**SUPPLIED TEXT**
Hi there!
My name is Charlie. I'm a non-binary (but more female) tgirl in my early thirties just beginning my transition.
Like many, I started occasional crossdressing in my early teens and spent years upon years in an on-again-off-again limbo with my femininity. If I asked myself what kind of body I would like to wake up in tomorrow if there would be no consequences, I knew for a long time that the answer would be, "A woman's body, duh!" But you construct an image of yourself growing up and if things don't fit into it, like being transgender, it's easy to compartmentalise them and hide them behind a wall of caveats.
But a couple of years ago I had an epiphany about my life in general; more specifically about my career path and desires to be a famous actor. Letting go of the person I thought I had to become in order to be happy was incredibly liberating; having the chance to explore my femininity more fully was a slower outshoot that came out of having more time on my hands, no constraints on how I had to look (for auditions) and a fresh perspective.

**WHAT TO DO**
• 1. Answer these about the personal introduction:
(a) What age range does Charlie give?
(b) When did Charlie start occasional crossdressing?
(c) What did Charlie want to become as a career?
• 2. Revise the part of the personal introduction that opens with "Like many, I" and closes with "wall of caveats.", changing "crossdressing" to "dressing up".
This data has no connection to the text.

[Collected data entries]
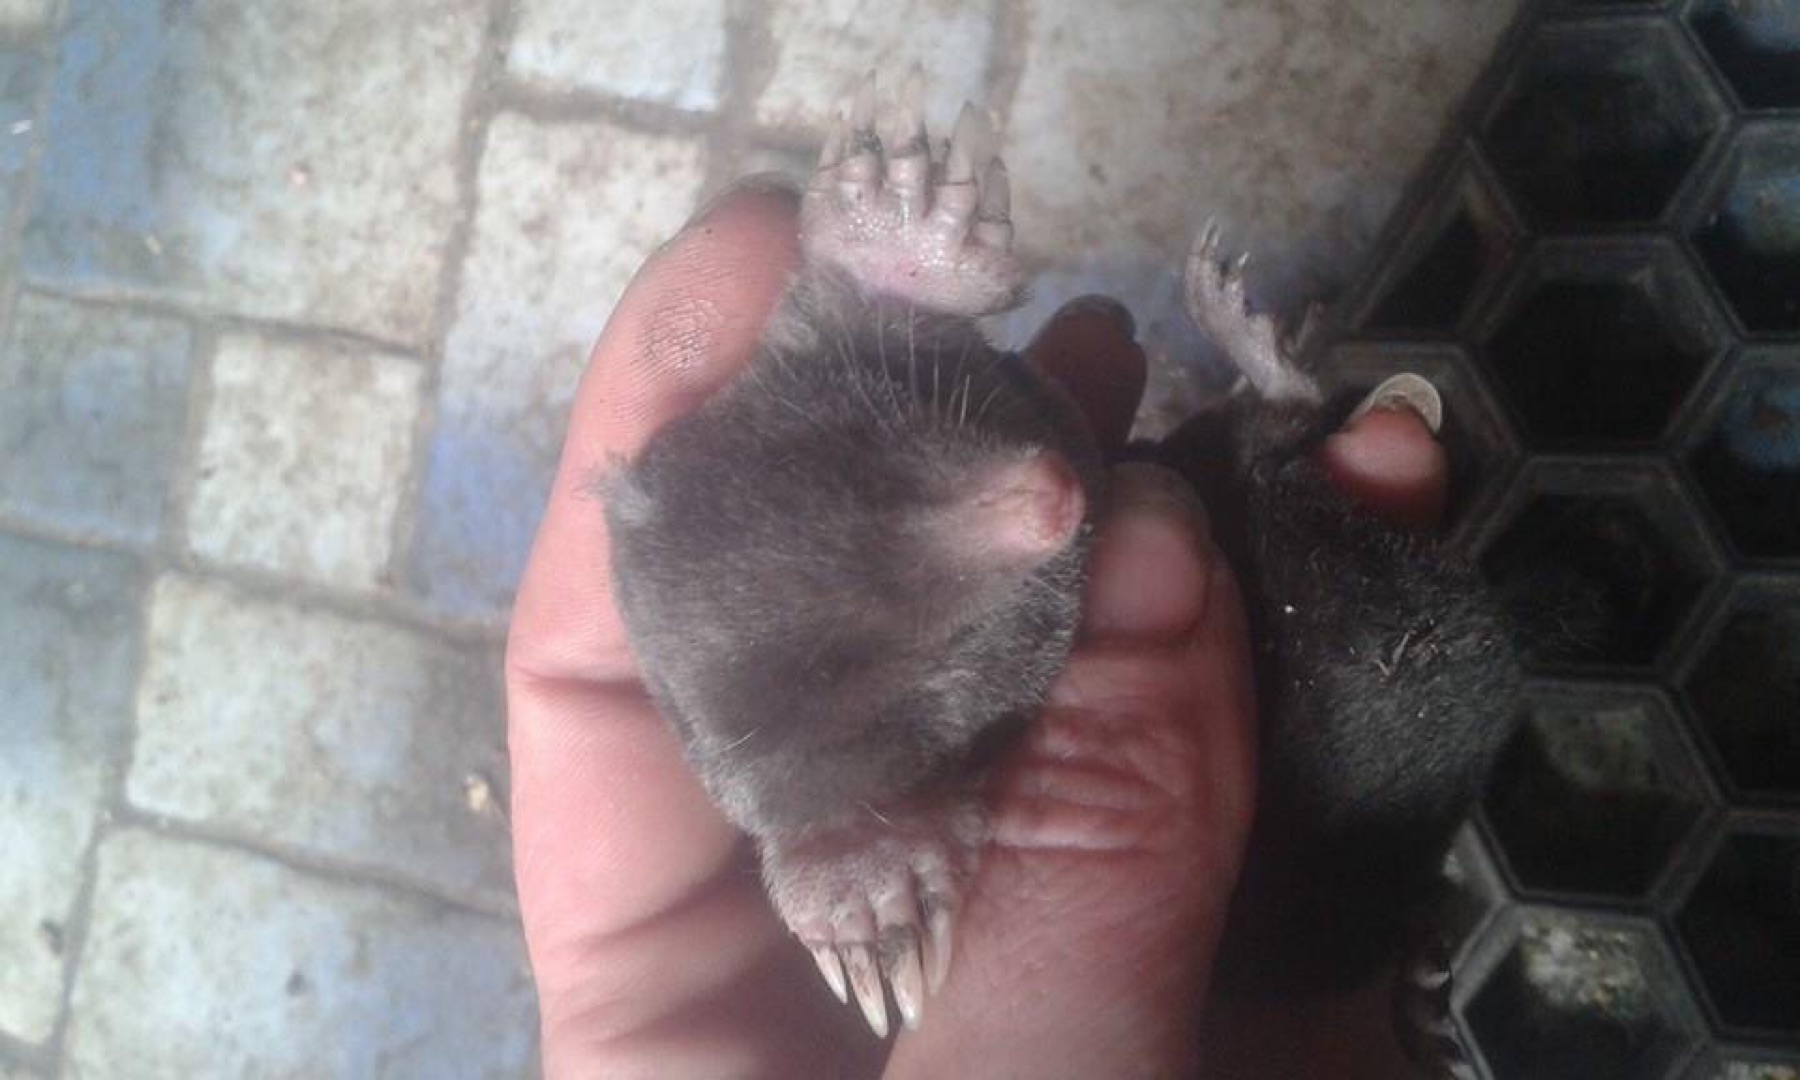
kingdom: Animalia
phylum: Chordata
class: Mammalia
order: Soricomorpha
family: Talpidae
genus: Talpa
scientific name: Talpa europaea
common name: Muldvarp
==
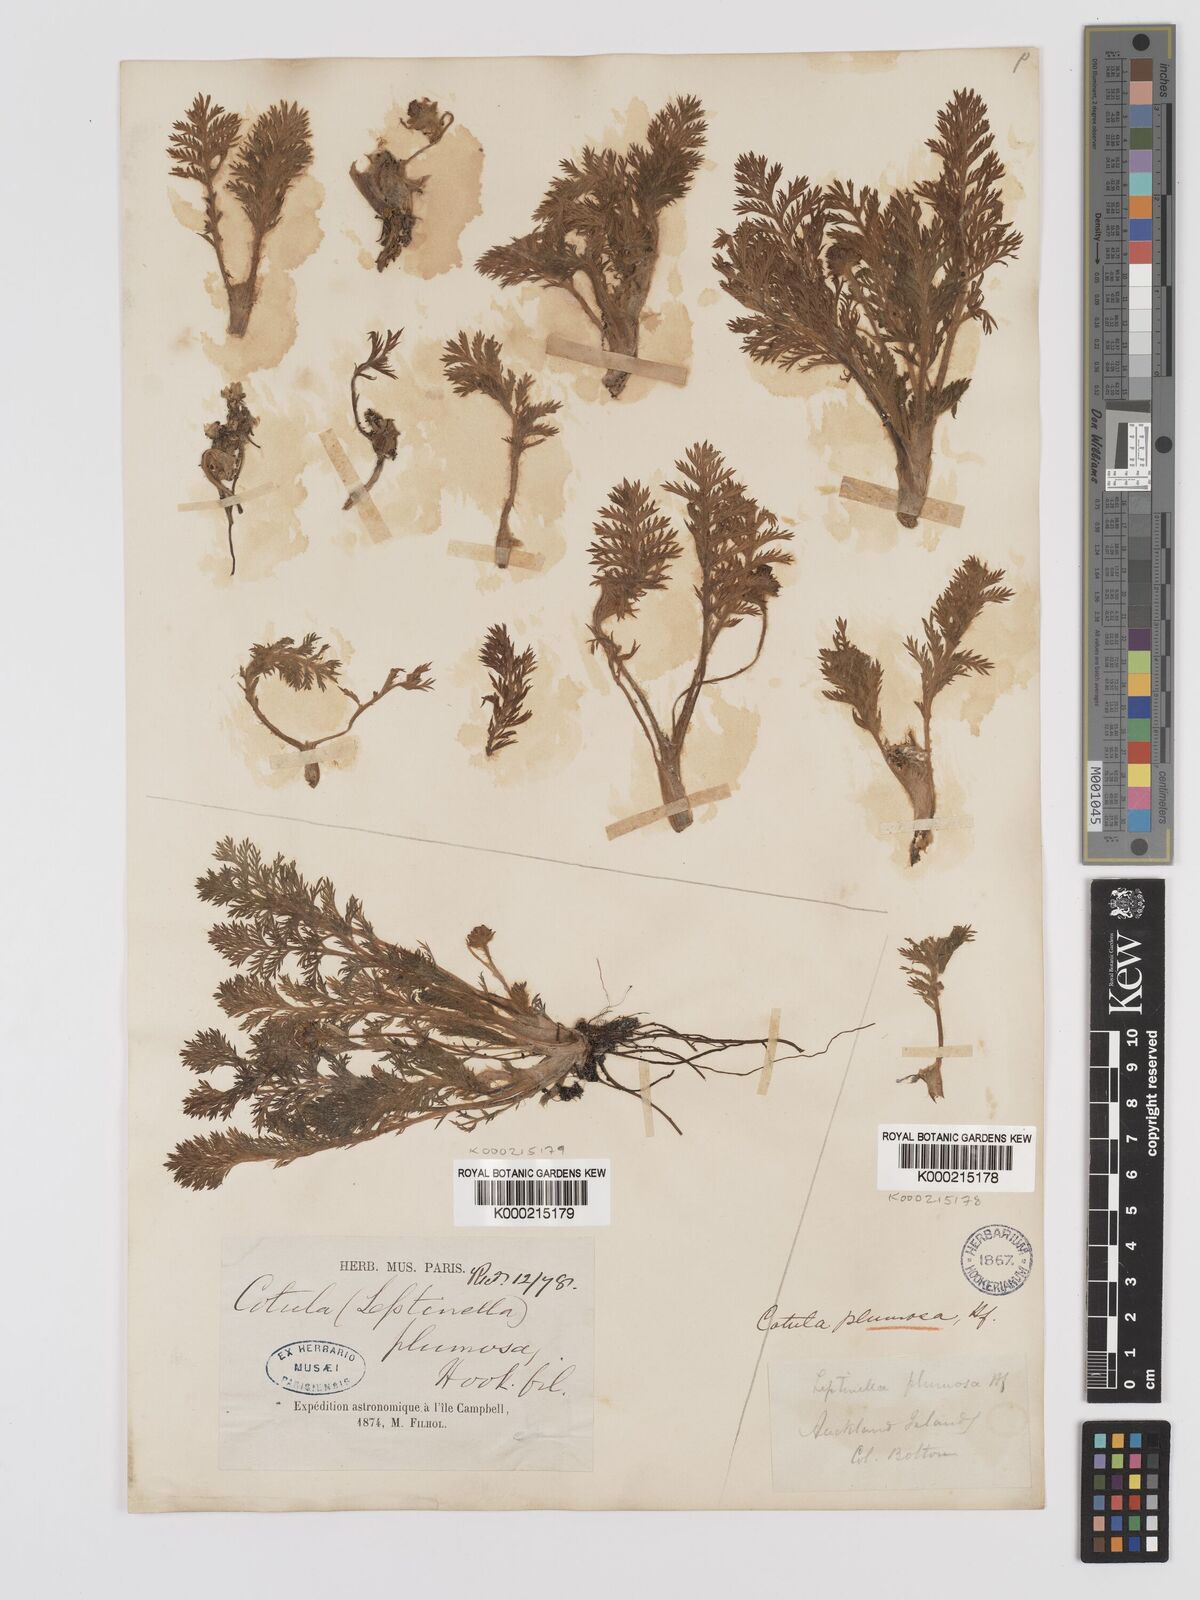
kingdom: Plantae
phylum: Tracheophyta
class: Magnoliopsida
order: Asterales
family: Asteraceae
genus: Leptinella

**TASK-BY-TASK RESULTS**
• 1.
(a) Early thirties.
(b) In early teens.
(c) A famous actor.

• 2.
Like many, I started occasional dressing up in my early teens and spent years upon years in an on-again-off-again limbo with my femininity. If I asked myself what kind of body I would like to wake up in tomorrow if there would be no consequences, I knew for a long time that the answer would be, "A woman's body, duh!" But you construct an image of yourself growing up and if things don't fit into it, like being transgender, it's easy to compartmentalise them and hide them behind a wall of caveats.